Oral motor / beslenme ve yutma tedavisi: Dil konuşma terapistleri; ağız kaslarını yemek, içmek ve yutmak için güçlendirmek için yüz masajı ve çeşitli dil, dudak ve çene egzersizleri dahil olmak üzere çeşitli oral egzersizler kullanabilir. Dil ve konuşma terapisti, ayrıca bir çocuğun yeme ve yutma sırasında sözlü farkındalığını arttırmak için farklı gıda dokuları ve sıcaklıkları getirebilir. Hangi Durumlarda Dil ve Konuşma Terapisine İhtiyaç Olur?

Dil ve konuşma terapisine ihtiyaç duyulan durumlar genel olarak aşağıdaki gibidir:

işitme bozuklukları

bilişsel (entelektüel, düşünme) veya diğer gelişimsel gecikmeler

zayıf oral kaslar

kronik ses kısıklığı

yarık dudak veya yarık damak

otizm

motor planlama problemleri

artikülasyon problemleri

akıcılık bozuklukları

solunum problemleri (solunum bozuklukları)

beslenme ve yutma bozuklukları

travmatik beyin hasarı

Terapi, mümkün olan en kısa zamanda başlamalıdır. Tedaviye erken başlayan (5 yaşından önce) çocuklar, daha sonra başlayanlardan daha iyi sonuçlar alabilirler.Ancak,bu durum, daha büyük çocukların tedavisinin başarısız olacağı anlamına gelmez. Bununla birlikte, dil ve konuşma terapisine geç başlanan çocukların ilerlemeleri daha yavaş olacaktır, çünkü değiştirilmesi gereken kalıpları önceden öğrenmişlerdir. Ebeveynler Terapiye Nasıl Yardımcı Olabilir?

Ebeveynler, çocuğun konuşma veya dil terapisindeki ilerlemesinin başarısının anahtarıdır. Programı en hızlı ve en uzun süreli bitiren çocuklar, ebeveynleri dahil olan çocuklardır. Terapiste ne yapabileceğinizi sorun.
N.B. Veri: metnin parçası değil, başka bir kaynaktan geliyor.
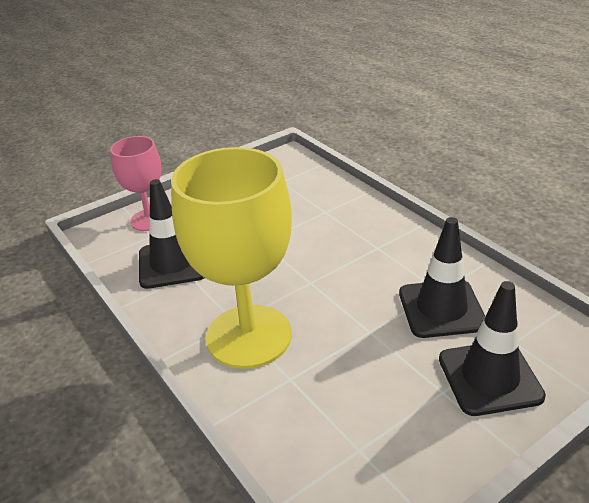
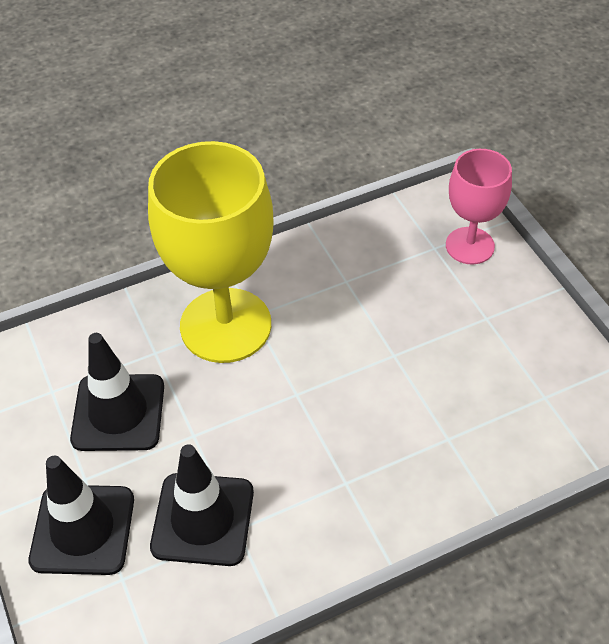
camera: 100 degrees right, 15 degrees up
(172, 263) = (371, 266): black traffic cone -> black traffic cone (118, 413)

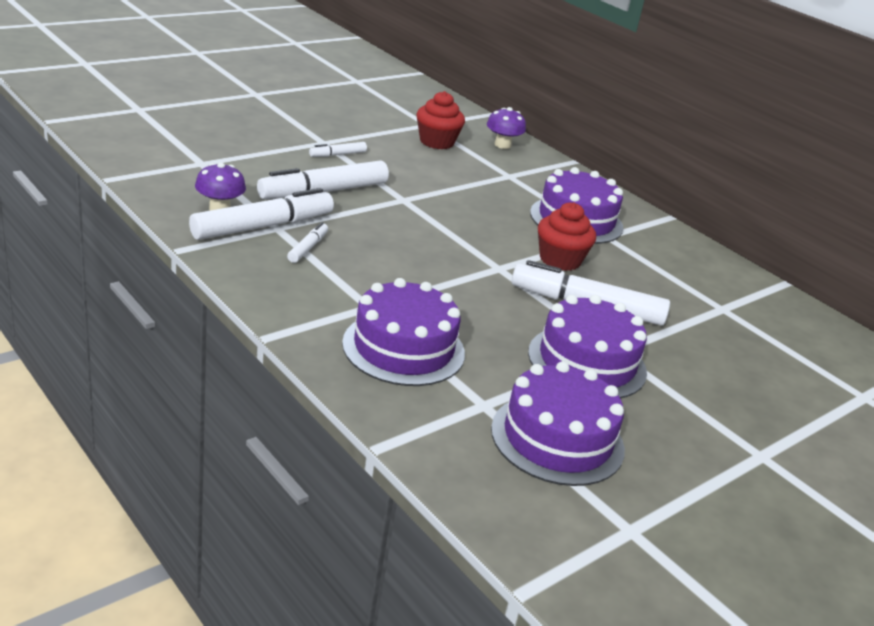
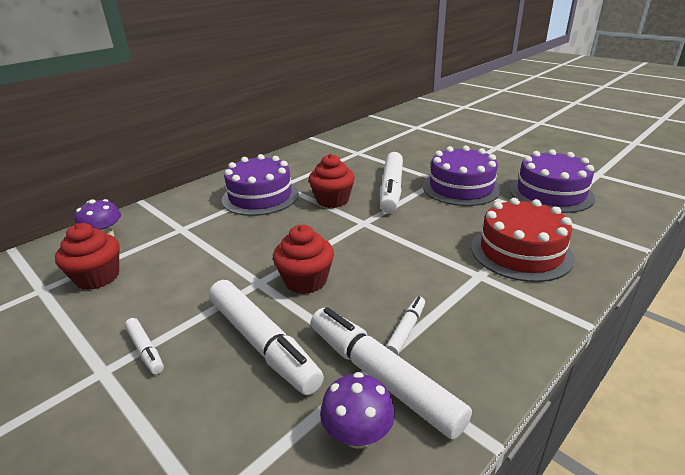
camera: 90 degrees left, 0 degrees up
(308, 248) = (406, 330): white marker -> white marker turned 105 degrees clockwise
(397, 219) = (306, 281): none -> red cupcake
(403, 348) = (521, 252): purple cake -> red cake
Örneğin, çocuğunuza dil konuşma terapistinin önerdiği ev içi aktiviteleri yapmasında yardımcı olabilirsiniz. Bu sayede çocuğunuzun sürekli gelişimini ve yeni becerilerini taşımasını sağlarsınız. Bir konuşma veya dil bozukluğunun üstesinden gelmek zaman ve çaba gerektirebilir. Bu nedenle tüm aile üyelerinin çocukla sabırlı ve anlayışlı olması önemlidir.